How can I make the $f(x^0 + d^0) = -b(x^0 + d^0)$ move below the $f(x^0) = -ax^0$?


\documentclass[a4paper,fontsize=13pt]{scrartcl}

\usepackage[english, main=ngerman]{babel}
\usepackage[a4paper,left=3cm,right=3cm,top=2.5cm,bottom=2.5cm]{geometry}
\usepackage{amsthm}
\usepackage{amssymb}
\usepackage{mathtools}
\usepackage{multirow}
\usepackage{graphicx}
\usepackage{xfrac}
\usepackage{enumitem}
\usepackage{aligned-overset}

\begin{document}

\begin{alignat*}{2}
\rho_{0}
&= \frac{f(x^{0}) - f(x^{0} + d^{0})}{f(x^{0}) - \widetilde{q}_{0}(d^{0})}  \\
&= \frac{f(x^{0}) - f(x^{0} + d^{0})}{-\widetilde{\phi}(x^{0}, \Delta_{0} ; d^{0})}   \\
\overset{\star}&{=} \frac{-a x^{0}+b(x^{0}+d^{0})}{a d^{0}}
f(x^{0})= -a x^{0} \text{ because } x^{0} < 0,
f(x^{0} + d^{0}) = - b(x^{0} + d^{0})  \text{ because } x^{0}+d^{0} \in (0,1) \\
&= \frac{-a x^{0}+b(x^{0}+\Delta_{0})}{a \Delta_{0}}
&= ... \\
&= \left( \frac{b}{a} - 1 \right) \frac{x^0}{\Delta_0} + \frac{b}{a} \\
&= \left( \frac{b}{a} - 1 \right) \frac{x^0}{\frac{\beta_{1} \beta_{2}-1}{\beta_{1}} x^{0}} + \frac{b}{a}
&= \left( \frac{b}{a} - 1 \right) \frac{\beta_{1}}{\beta_{1} \beta_{2}-1} + \frac{b}{a} \\
&= \theta \leq \eta_1 \\
\end{alignat*}

\end{document}



You can do that with an array.
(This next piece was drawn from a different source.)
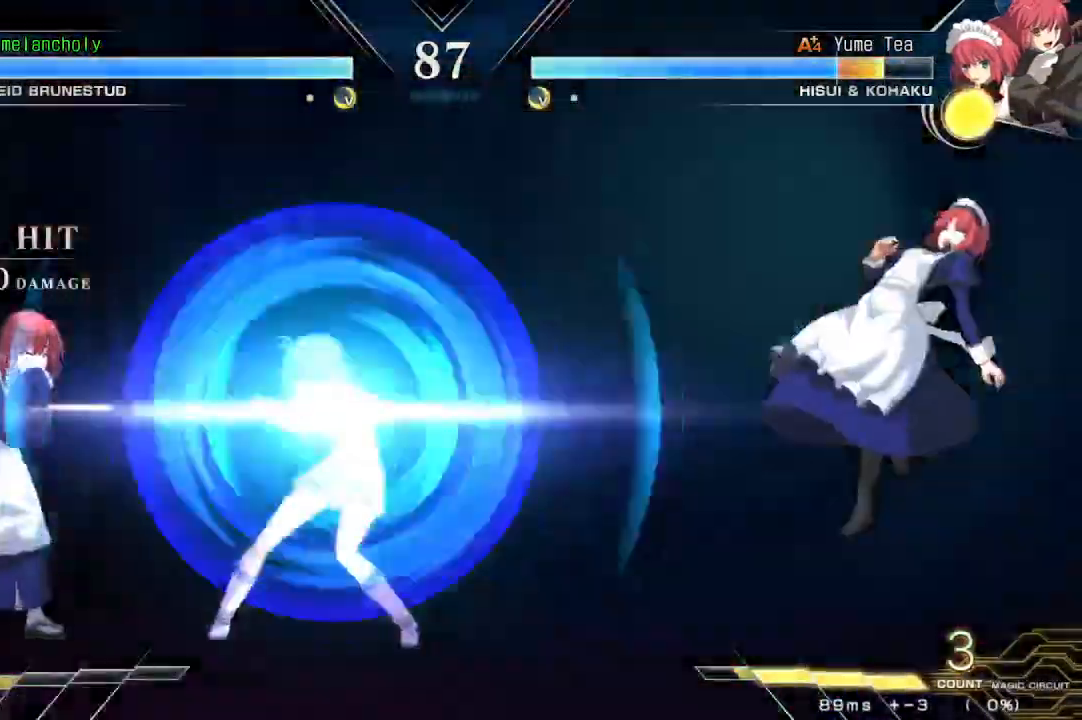
{"buttons": [], "events": [[233, "R1", "up"], [383, "DPAD_LEFT", "up"]]}
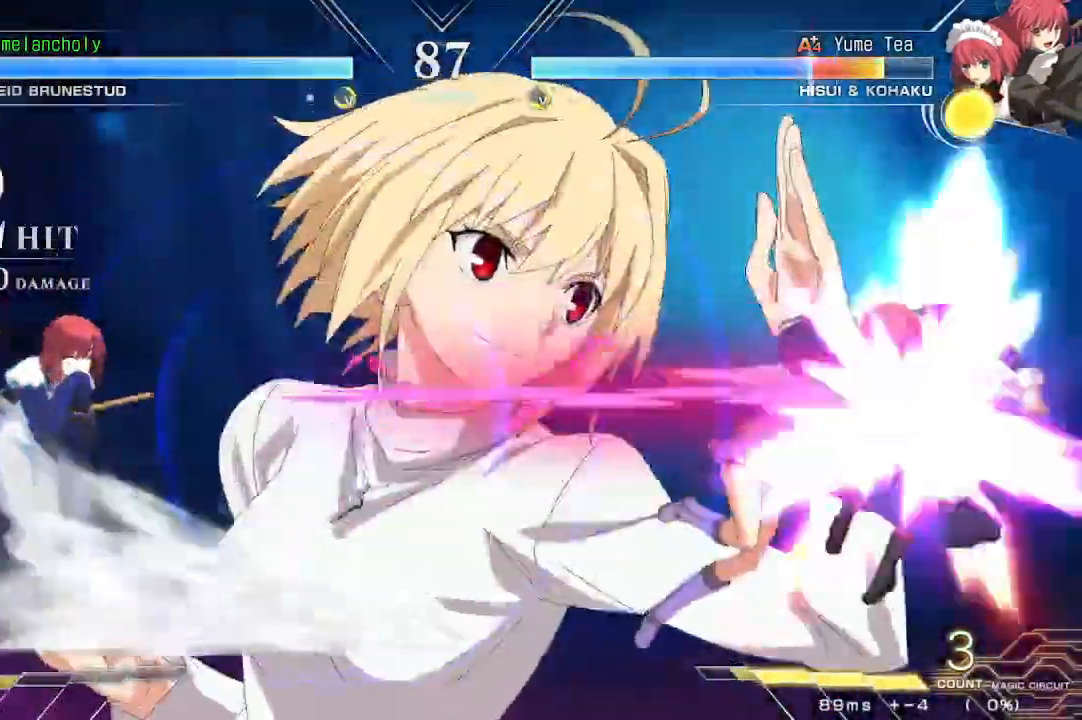
{"buttons": [], "events": []}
Note your font size is too large for this equation with comments to fit within margins. So I changed some spacings, but it remains nearly 16 pt too wide, and may be you should reconsider the font size, at least for this equation.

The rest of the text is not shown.